AANGELEVERDE TEKST |
━━━━━━━━━━━━━━━━━━━━━━━━━━━━━━

Artikel 7. Conflicteis

  • 1 Van een ernstig en structureel conflict tussen ouder en studerende als bedoeld in artikel 6, eerste lid, onderdeel a, is sprake, indien de ouder om ernstige redenen structureel weigert de veronderstelde ouderlijke bijdrage te verstrekken.

  • 2 Onze Minister stelt bij de ouder vast dat er sprake is van weigering. Indien die ouder geen medewerking voor die vaststelling verleent, kan de verklaring van een onafhankelijke derde voor de betreffende ouderverklaring in de plaats treden.

  • 3 De ernst van het conflict wordt aangetoond aan de hand van een verklaring afgegeven door een ter zake deskundige.

Artikel 8. Het gezag van de ouder beëindigd

Als bewijs dat het gezag van de ouder is beëindigd, bedoeld in artikel 6, eerste lid, onderdeel b, dient een afschrift van de beschikking van de rechtbank.

Artikel 9. Geen contact sinds 12e jaar

Van geen contact met de ouder als bedoeld in artikel 6, eerste lid, onderdeel c, is sprake, indien de studerende vanaf de maand waarin hij de leeftijd van 12 jaren heeft bereikt geen wezenlijk contact met de ouder had. Als bewijs dient een verklaring van een ter zake deskundige.

━━━━━━━━━━━━━━━━━━━━━━━━━━━━━━

[Regels uit de dataset]
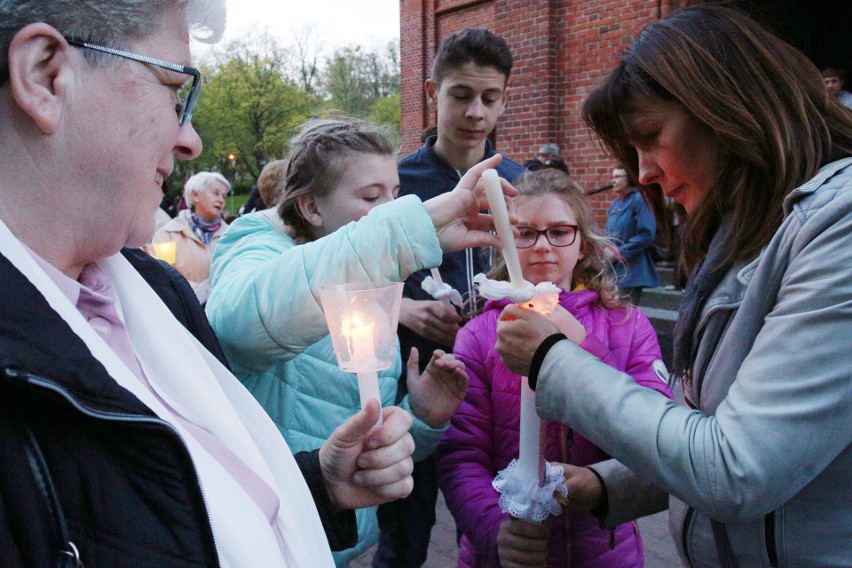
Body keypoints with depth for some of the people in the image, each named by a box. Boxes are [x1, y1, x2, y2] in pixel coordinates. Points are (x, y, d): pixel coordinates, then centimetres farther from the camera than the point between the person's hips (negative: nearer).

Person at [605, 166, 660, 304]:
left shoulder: (639, 199, -9)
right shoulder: (615, 204, 13)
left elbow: (647, 234, -18)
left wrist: (619, 252, -16)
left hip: (631, 271, -7)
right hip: (613, 269, 7)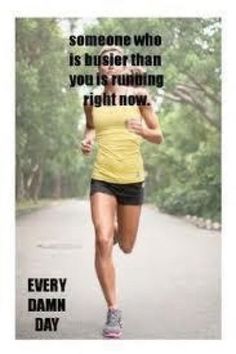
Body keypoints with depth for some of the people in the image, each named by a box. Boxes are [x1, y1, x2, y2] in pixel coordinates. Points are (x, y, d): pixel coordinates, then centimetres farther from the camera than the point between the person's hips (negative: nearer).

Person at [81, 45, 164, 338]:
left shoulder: (139, 95, 0)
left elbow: (159, 137, 4)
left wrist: (142, 131, -17)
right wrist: (87, 140, 3)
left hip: (132, 179, 0)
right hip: (102, 179, 0)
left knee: (126, 247, 11)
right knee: (103, 241, -18)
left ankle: (116, 230, 50)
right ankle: (113, 311, -6)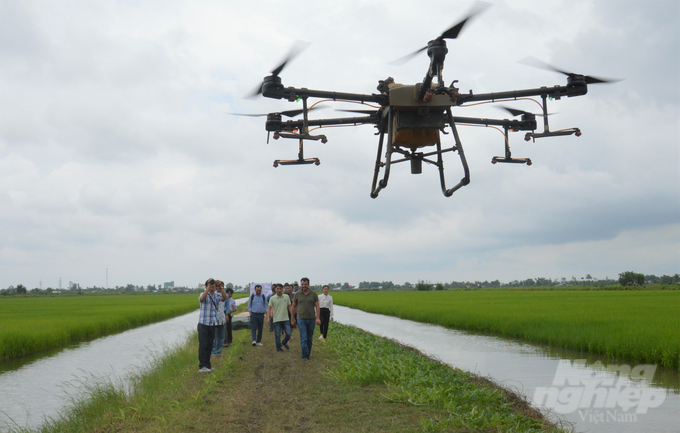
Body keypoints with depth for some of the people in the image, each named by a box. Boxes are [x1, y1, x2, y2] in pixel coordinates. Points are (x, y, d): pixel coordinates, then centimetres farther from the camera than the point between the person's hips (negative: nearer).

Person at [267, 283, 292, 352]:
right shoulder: (272, 298, -1)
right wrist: (268, 317, -9)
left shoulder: (286, 297, 5)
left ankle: (284, 343, 27)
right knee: (277, 335, 3)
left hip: (285, 319, 2)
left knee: (288, 334, -3)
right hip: (276, 320, -2)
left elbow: (289, 307, 13)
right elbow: (269, 308, 2)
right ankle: (278, 348, 20)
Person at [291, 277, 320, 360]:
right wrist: (292, 318, 16)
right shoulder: (297, 294, 4)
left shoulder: (314, 294, 3)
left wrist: (317, 318, -8)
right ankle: (305, 355, -8)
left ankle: (308, 353, 25)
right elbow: (294, 306, 13)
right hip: (301, 319, -1)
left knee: (310, 338, 10)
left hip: (311, 319, 1)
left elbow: (317, 306, 1)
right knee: (303, 338, -9)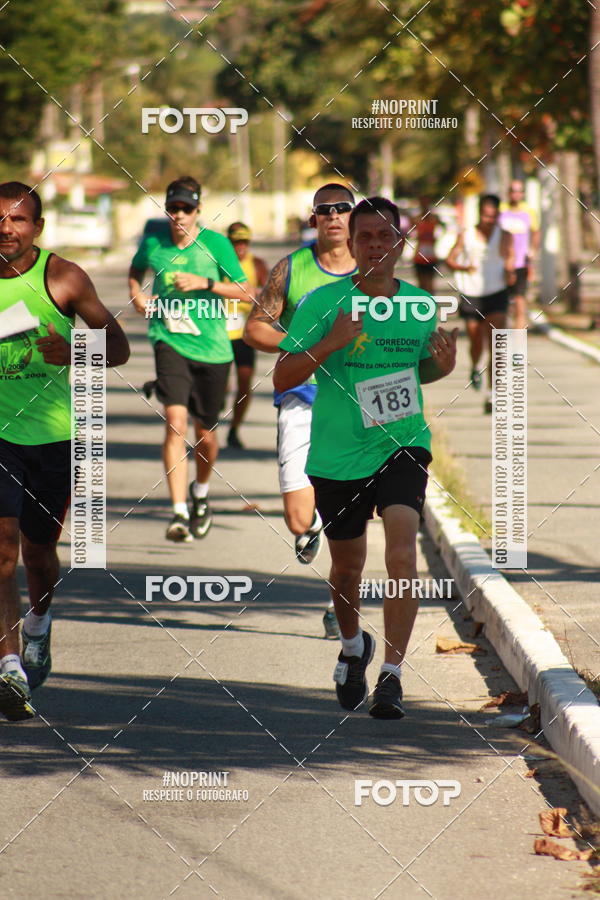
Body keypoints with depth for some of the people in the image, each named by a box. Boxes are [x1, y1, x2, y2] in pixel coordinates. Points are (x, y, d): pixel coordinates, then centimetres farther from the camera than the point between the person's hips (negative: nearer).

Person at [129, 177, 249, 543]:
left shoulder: (215, 243, -4)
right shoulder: (153, 242, 2)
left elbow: (246, 290, -4)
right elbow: (136, 270, 25)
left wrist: (205, 283, -17)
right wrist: (137, 294, 5)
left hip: (212, 348, 0)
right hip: (170, 343, 0)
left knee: (205, 433, 11)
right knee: (176, 421, -20)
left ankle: (201, 493, 42)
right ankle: (179, 512, -24)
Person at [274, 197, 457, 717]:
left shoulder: (421, 305, 1)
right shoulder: (323, 303, -8)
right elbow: (282, 380, -9)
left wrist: (443, 364, -4)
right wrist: (328, 344, -25)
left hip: (403, 446, 0)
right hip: (337, 456, 0)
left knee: (402, 555, -21)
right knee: (348, 566, 15)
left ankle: (391, 676, -17)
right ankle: (353, 646, 46)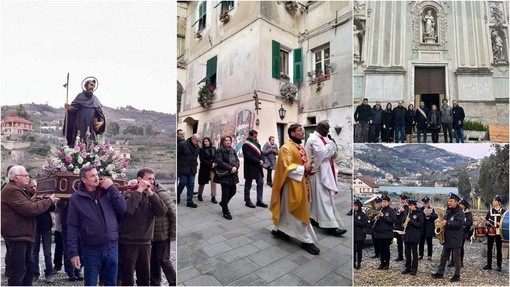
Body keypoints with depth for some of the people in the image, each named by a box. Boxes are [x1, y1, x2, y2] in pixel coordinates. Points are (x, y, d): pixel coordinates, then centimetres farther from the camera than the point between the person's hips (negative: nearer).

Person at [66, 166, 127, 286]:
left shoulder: (108, 192, 3)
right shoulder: (76, 198, -4)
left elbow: (123, 209, -5)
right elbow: (72, 227, -4)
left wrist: (111, 188, -10)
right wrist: (73, 252, -8)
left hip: (112, 247, 2)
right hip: (91, 250, -2)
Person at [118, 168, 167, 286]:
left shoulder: (151, 197, 8)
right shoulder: (129, 193, -6)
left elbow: (162, 211, -9)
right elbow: (128, 209, -27)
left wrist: (151, 193, -14)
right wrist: (139, 190, -20)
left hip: (145, 243, 5)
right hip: (128, 243, -5)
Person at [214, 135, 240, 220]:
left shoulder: (233, 150, 16)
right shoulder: (219, 150, -5)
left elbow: (237, 160, 10)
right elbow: (219, 162, -16)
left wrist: (235, 167, -12)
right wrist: (230, 168, -20)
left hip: (233, 175, 7)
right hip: (224, 174, -7)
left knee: (233, 191, 10)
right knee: (225, 193, -2)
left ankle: (223, 203, 37)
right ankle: (226, 212, 10)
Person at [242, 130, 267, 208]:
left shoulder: (256, 143, 14)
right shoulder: (246, 145, -10)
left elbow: (260, 153, 13)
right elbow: (249, 156, -19)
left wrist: (262, 161, -6)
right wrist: (258, 161, -18)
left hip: (258, 167, 7)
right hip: (250, 167, -7)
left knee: (260, 183, 5)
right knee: (248, 185, 4)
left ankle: (259, 201, 13)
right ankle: (247, 201, 14)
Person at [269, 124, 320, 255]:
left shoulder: (301, 147, 13)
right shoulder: (286, 147, -15)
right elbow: (286, 167, -23)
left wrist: (309, 168, -1)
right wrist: (303, 169, -21)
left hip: (302, 182, 9)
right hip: (293, 183, -9)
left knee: (287, 209, 17)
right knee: (300, 212, -2)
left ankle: (278, 229, 32)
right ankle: (306, 240, 7)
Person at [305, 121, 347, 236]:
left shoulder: (323, 138, 15)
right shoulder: (313, 139, -13)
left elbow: (333, 154, 18)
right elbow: (322, 153, -24)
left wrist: (332, 144, -1)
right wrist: (331, 143, -13)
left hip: (326, 172, 10)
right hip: (319, 172, -9)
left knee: (318, 197, 14)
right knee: (324, 199, -9)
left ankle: (314, 218, 24)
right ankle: (330, 225, -8)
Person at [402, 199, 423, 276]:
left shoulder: (419, 214, -7)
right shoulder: (407, 212, 9)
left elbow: (421, 224, -14)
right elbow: (404, 221, 19)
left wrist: (410, 221, -21)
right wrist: (404, 224, -3)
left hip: (414, 236, -5)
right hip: (407, 235, 5)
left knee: (414, 252, 4)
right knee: (407, 252, 11)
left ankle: (414, 269, 13)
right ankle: (408, 268, 20)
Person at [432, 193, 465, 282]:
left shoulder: (459, 212, -12)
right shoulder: (448, 211, 12)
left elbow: (459, 223, -26)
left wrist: (447, 223, -28)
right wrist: (442, 224, 3)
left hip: (455, 239, -7)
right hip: (447, 238, 8)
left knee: (456, 258, 4)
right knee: (443, 256, 12)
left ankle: (457, 276, 14)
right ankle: (440, 273, 19)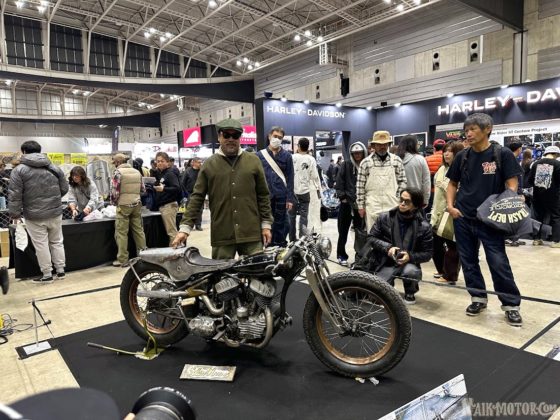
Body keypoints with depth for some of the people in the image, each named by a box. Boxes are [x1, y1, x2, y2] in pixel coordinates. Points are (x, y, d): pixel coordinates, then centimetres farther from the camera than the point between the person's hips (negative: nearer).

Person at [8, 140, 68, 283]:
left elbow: (14, 195, -9)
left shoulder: (19, 170, -6)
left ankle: (47, 275, 11)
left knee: (41, 245, 5)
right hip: (55, 213, 4)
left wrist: (15, 214, -1)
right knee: (57, 242, 15)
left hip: (34, 216, -4)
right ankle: (60, 270, 20)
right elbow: (64, 189, 11)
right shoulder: (55, 168, 5)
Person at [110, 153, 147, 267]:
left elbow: (114, 191, -11)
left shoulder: (118, 172, -8)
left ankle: (122, 259, 5)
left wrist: (114, 202, 5)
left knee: (121, 233, 1)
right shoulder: (136, 172, 8)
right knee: (139, 230, 11)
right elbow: (143, 190, 10)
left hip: (123, 206, -5)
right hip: (136, 205, 5)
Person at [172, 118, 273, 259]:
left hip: (251, 233, 1)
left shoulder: (253, 160, 7)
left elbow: (263, 195, 9)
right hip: (222, 235, 0)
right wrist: (185, 227, -3)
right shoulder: (209, 164, 5)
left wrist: (266, 224, 4)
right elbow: (197, 197, 4)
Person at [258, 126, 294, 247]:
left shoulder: (286, 155, 5)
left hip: (281, 196, 0)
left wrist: (290, 198, -4)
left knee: (280, 224, 7)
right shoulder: (260, 155, 5)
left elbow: (290, 178, 2)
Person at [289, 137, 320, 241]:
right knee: (303, 216, 4)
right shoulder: (311, 159, -5)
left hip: (292, 190, 1)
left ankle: (292, 239, 12)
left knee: (292, 215, 10)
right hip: (305, 191, 0)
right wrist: (318, 189, 7)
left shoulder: (292, 157, -5)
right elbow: (314, 176, -3)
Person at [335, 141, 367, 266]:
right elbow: (339, 181, -2)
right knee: (343, 230, 7)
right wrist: (342, 197, -8)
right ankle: (341, 255, 18)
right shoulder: (346, 165, 1)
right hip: (346, 202, -1)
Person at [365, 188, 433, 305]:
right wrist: (387, 247, -18)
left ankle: (410, 293, 1)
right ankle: (390, 283, 19)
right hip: (385, 264, 1)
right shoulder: (385, 217, -4)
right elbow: (371, 238, -1)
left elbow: (427, 253, -3)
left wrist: (410, 256, -22)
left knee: (410, 271, -36)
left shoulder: (423, 226, -7)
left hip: (408, 263, 0)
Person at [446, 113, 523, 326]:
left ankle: (511, 304, 13)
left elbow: (511, 185, -5)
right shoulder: (462, 156, 5)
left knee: (498, 263, -3)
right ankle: (479, 298, 26)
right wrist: (450, 205, -1)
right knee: (468, 261, 10)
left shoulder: (502, 154, -5)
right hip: (463, 218, 4)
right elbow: (452, 183, 13)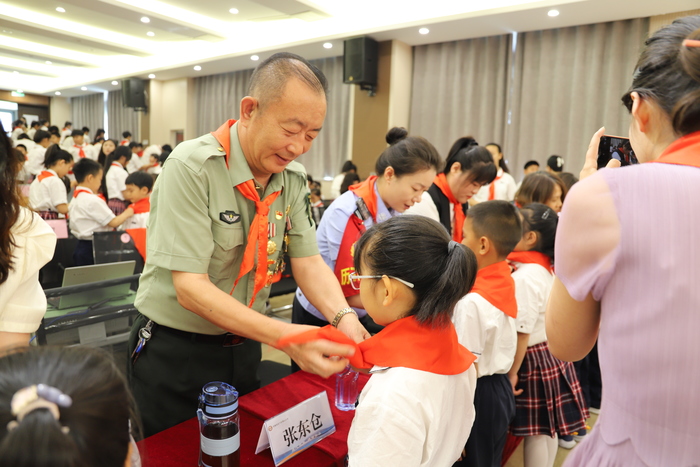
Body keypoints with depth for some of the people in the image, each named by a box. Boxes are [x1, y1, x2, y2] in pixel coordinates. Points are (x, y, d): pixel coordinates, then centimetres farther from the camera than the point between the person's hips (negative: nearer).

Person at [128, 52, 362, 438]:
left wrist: (343, 316, -24)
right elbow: (190, 288, -28)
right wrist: (284, 336, -36)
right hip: (174, 352, -5)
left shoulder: (293, 178, -4)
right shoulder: (192, 167, -24)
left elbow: (308, 262, -4)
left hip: (243, 346, 6)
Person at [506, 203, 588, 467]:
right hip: (553, 353, 9)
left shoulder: (524, 277, -23)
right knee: (548, 429, 20)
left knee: (536, 433, 5)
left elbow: (521, 333, -21)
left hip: (533, 360, -9)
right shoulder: (547, 269, 4)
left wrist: (511, 373, -14)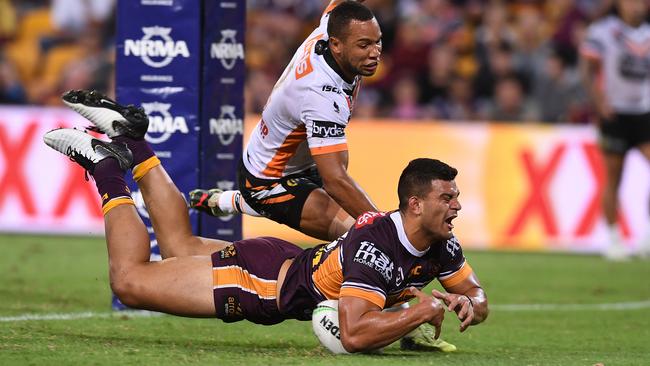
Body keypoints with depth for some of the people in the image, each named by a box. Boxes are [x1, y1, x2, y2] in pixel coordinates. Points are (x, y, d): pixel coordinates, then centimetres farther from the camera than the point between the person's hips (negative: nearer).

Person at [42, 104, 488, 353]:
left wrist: (467, 304, -21)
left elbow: (477, 297, 3)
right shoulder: (376, 247, -38)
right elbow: (354, 335, -45)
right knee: (130, 279, -2)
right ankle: (108, 167, 13)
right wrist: (422, 310, -40)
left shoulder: (441, 245, -13)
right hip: (262, 279, -8)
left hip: (290, 261, 8)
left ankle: (132, 142, 37)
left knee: (181, 246, 30)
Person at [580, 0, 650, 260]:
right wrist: (600, 102, -14)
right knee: (613, 178, 2)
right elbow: (589, 71, -2)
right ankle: (613, 239, 12)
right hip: (615, 114, -4)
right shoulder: (602, 31, -3)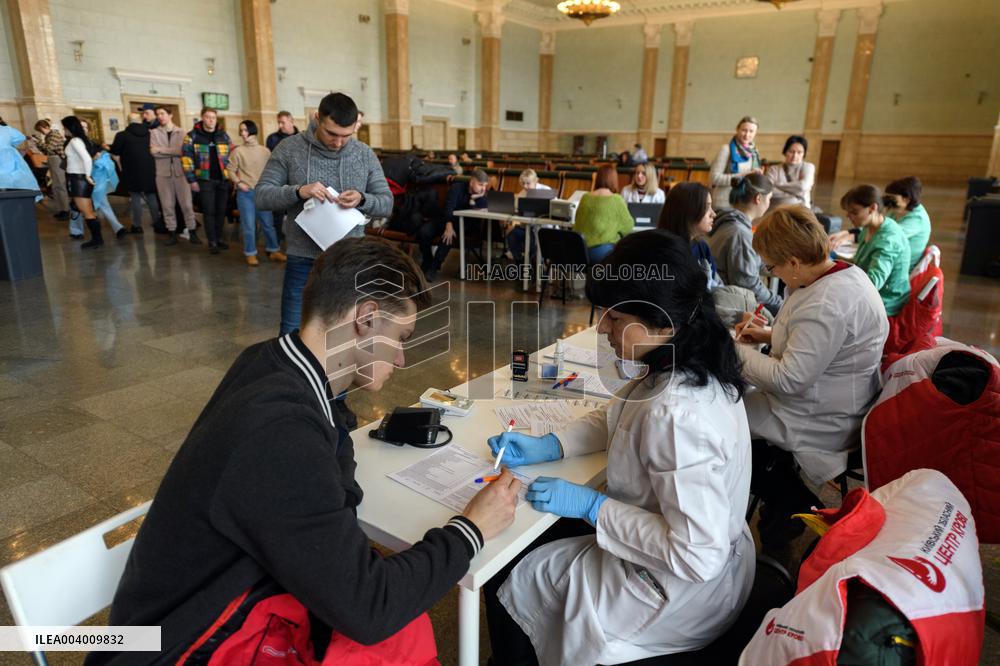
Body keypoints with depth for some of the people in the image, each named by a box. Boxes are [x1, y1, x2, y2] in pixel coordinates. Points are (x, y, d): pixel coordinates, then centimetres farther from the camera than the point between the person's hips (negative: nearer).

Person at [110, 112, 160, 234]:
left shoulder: (122, 135, -7)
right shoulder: (149, 133, 1)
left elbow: (115, 152, -1)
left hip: (132, 172, -3)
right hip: (149, 170, 3)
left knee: (135, 197, 3)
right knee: (152, 197, 11)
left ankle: (137, 226, 2)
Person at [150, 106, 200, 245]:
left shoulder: (181, 132, 6)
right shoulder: (154, 133, 6)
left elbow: (183, 150, -10)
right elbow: (154, 153, -6)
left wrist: (161, 149, -10)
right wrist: (174, 152, -10)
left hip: (180, 172, -1)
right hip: (163, 173, 1)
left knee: (186, 203, 0)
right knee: (167, 205, 5)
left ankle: (192, 231, 7)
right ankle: (172, 232, 12)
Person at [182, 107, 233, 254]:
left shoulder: (223, 135, 7)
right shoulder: (192, 136, -2)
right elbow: (186, 159, -3)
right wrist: (192, 180, -7)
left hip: (223, 179, 3)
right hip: (205, 180, -3)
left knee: (221, 211, 8)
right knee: (209, 211, -2)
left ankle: (219, 238, 20)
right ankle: (212, 242, 4)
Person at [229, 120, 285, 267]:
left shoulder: (265, 151, 4)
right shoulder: (238, 151, -2)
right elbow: (231, 171, 1)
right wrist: (239, 183, -13)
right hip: (245, 193, -2)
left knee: (268, 223, 9)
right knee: (249, 225, 2)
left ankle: (273, 251, 21)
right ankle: (250, 254, 12)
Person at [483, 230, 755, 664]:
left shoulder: (677, 415, -36)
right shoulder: (694, 367, -7)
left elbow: (697, 555, -32)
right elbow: (616, 417, 9)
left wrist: (594, 507, -24)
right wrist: (547, 446, -3)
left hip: (683, 592, -8)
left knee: (507, 576, 8)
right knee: (535, 536, 22)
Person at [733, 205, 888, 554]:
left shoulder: (827, 304, -30)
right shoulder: (846, 272, 2)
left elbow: (788, 380, -29)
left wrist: (734, 351, -16)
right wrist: (769, 334, 7)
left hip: (824, 426, -10)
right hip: (828, 405, 10)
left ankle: (794, 506, 18)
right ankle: (790, 503, 23)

━━━━━━━━━━━━━━━━━━━━━━━━━━━━━━

TE MAKEN OPDRACHT |
Neem uit de aangeleverde tekst letterlijk het gedeelte over dat begint bij de woorden "Artikel 7. Conflicteis" en eindigt na "bijdrage te verstrekken.". De regels uit de dataset spelen hierbij geen enkele rol.

ANTWOORD OPDRACHT |
Artikel 7. Conflicteis

  • 1 Van een ernstig en structureel conflict tussen ouder en studerende als bedoeld in artikel 6, eerste lid, onderdeel a, is sprake, indien de ouder om ernstige redenen structureel weigert de veronderstelde ouderlijke bijdrage te verstrekken.